Enfin, ils sont arrivés! Près de deux mille chauffages à pétrole lampant ont été acheminés jusqu'aux milliers de déplacés syriens qui affrontent l'hiver sous la tente, les pieds dans la boue, dans des camps insalubres du nord-ouest de la Syrie sous contrôle rebelle.

Venus par camion depuis l'Irak, via la Turquie, les précieux réchauds seront distribués ce début de semaine dans quatre camps le long de la frontière turque par une ONG occidentale dont les employés préfèrent taire le nom, «contexte politique et sécurité» obligent.

L'occasion est pourtant belle de mettre en valeur une aide internationale qui arrive toujours au compte-gouttes dans ces territoires «libérés», au grand désarroi des déplacés.

«Qu'attendez-vous pour nous aider?», s'interroge une réfugiée du camp d'Atme, où pataugent sous les oliviers près de 15 000 personnes, à quelques mètres des fils barbelés de la frontière turque. «Nous avons froid, nous manquons de tout», implore cette mère de famille aux traits tirés.

«De l'aide arrive, même si elle est loin de couvrir tous les besoins», observe l'aimable Ziad Aarour, ancien instituteur responsable du camp.

Après les associations syriennes, les organisations islamiques, les grandes ONG occidentales ont commencé à montrer le bout de leur nez, «mais leurs promesses tardent pour l'instant à se concrétiser», regrette Ziad.

«Leurs représentants visitent le camp, prennent des photos, passent quelques heures ici avant de repartir vers la Turquie. On a parfois l'impression qu'ils font les touristes... »

L'ONU tarde également à arriver, a simplement distribué quelques tentes dans le camp voisin d'al-Karamé. «Mais l'essentiel de l'aide de l'ONU continue d'aller au régime de Bachar al-Assad», affirme Ziad.

Une accusation qui fait écho à un récent plaidoyer de Médecins sans frontières (MSF, présent depuis neuf mois dans le nord-ouest de la Syrie), pour qui l'aide humanitaire en Syrie «souffre d'un grave déséquilibre» au profit des «zones sous contrôle gouvernemental» et au détriment des «zones insurgées».

Semi-clandestinité

Cette situation tient notamment à la difficulté de mener des opérations transfrontalières, en particulier depuis la Turquie voisine, et à la semi-clandestinité à laquelle les ONG sont tenues.

Au moins six ONG occidentales interviennent aujourd'hui dans le nord-ouest syrien pour soutenir environ 20 000 déplacés répartis sur quatre camps relativement hors de portée des canons du régime.

La présence de ces ONG, basées dans la province turque voisine d'Hatay, est tolérée en Turquie, où elles n'ont cependant pas de reconnaissance officielle.

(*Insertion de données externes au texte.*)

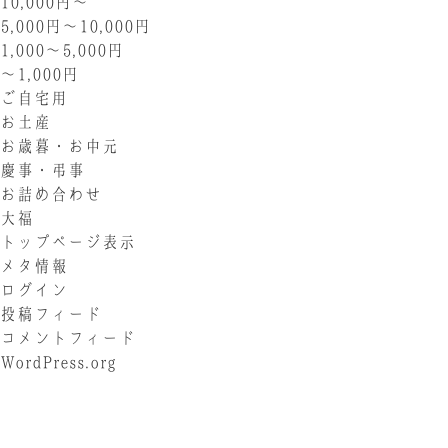
10,000円〜
5,000円〜10,000円
1,000〜5,000円
〜1,000円
ご自宅用
お土産
お歳暮・お中元
慶事・弔事
お詰め合わせ
大福
トップページ表示
メタ情報
ログイン
投稿フィード
コメントフィード
WordPress.org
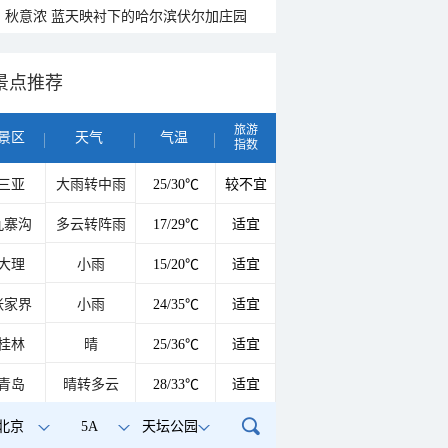
秋意浓 蓝天映衬下的哈尔滨伏尔加庄园
景点推荐
旅游
景区
天气
气温
指数
三亚
大雨转中雨
25/30℃
较不宜
九寨沟
多云转阵雨
17/29℃
适宜
大理
小雨
15/20℃
适宜
张家界
小雨
24/35℃
适宜
桂林
晴
25/36℃
适宜
青岛
晴转多云
28/33℃
适宜
北京
5A
天坛公园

Les autorités locales ferment les yeux sur leurs allées et venues illégales vers la Syrie «libre».

Là, les humanitaires tentent de jouer la discrétion, opèrent sous des prête-noms syriens, sans vraiment tromper personne. Comme dans le camp de Qah, où deux employés occidentaux d'une ONG anglo-saxonne distribuent ce jour-là des vêtements.

À l'arrivée d'un journaliste de l'AFP, les deux humanitaires embarrassés prennent des airs de conspirateurs: «nous travaillons pour une association syrienne», tente de convaincre une Italienne trentenaire qui se cache derrière son voile, et peine à citer correctement le nom de l'association en question.

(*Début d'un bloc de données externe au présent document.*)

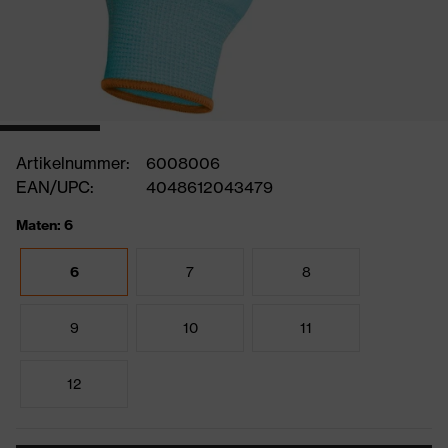
Artikelnummer:
6008006
EAN/UPC:
4048612043479
Maten: 6
6
7
8
9
10
11
12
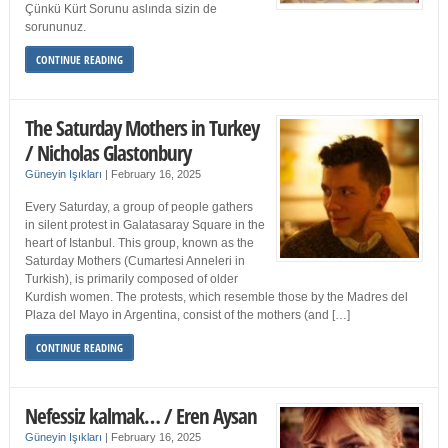
Çünkü Kürt Sorunu aslında sizin de
sorununuz.
CONTINUE READING
The Saturday Mothers in Turkey
/ Nicholas Glastonbury
Güneyin Işıkları
|
February 16, 2025
Every Saturday, a group of people gathers
in silent protest in Galatasaray Square in the
heart of Istanbul. This group, known as the
Saturday Mothers (Cumartesi Anneleri in
Turkish), is primarily composed of older
Kurdish women. The protests, which resemble those by the Madres del
Plaza del Mayo in Argentina, consist of the mothers (and […]
CONTINUE READING
Nefessiz kalmak… / Eren Aysan
Güneyin Işıkları
|
February 16, 2025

«Les grandes ONG arrivent enfin, mais elles ont peur», résume un employé local. D'abord peur des bombardements aériens de l'armée loyaliste. Peur des jihadistes, que l'on croise à tous les coins de rue dans ces régions. Mais également «peur de fâcher Damas», alors que certaines ONG et agences onusiennes interviennent en zone gouvernementale.

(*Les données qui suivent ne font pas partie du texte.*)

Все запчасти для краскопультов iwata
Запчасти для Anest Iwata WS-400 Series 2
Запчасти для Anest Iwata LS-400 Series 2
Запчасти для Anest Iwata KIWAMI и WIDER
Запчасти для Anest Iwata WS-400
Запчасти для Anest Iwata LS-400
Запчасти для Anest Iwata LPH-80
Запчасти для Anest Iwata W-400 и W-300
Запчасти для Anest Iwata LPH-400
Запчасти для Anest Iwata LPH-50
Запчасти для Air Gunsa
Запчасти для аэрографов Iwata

Et puis il y a «les ambiguïtés des bailleurs de fonds» dont l'engagement «reste limité», pointe du doigt un expatrié.

Ces bailleurs «s'indignent publiquement du sort réservé aux déplacés, mais ils financent au compte-gouttes les ONG en zone rebelle, assurant que la situation dans les camps n'y est pas si terrible que cela», déplore-t-il.

Malgré le soutien affiché du monde occidental à l'opposition syrienne, «les bailleurs craignent toujours la fureur de Damas», se désole un humanitaire syrien. «Et ils redoutent, en déversant trop d'argent, de contribuer à un afflux de réfugiés qui embarrasserait la Turquie».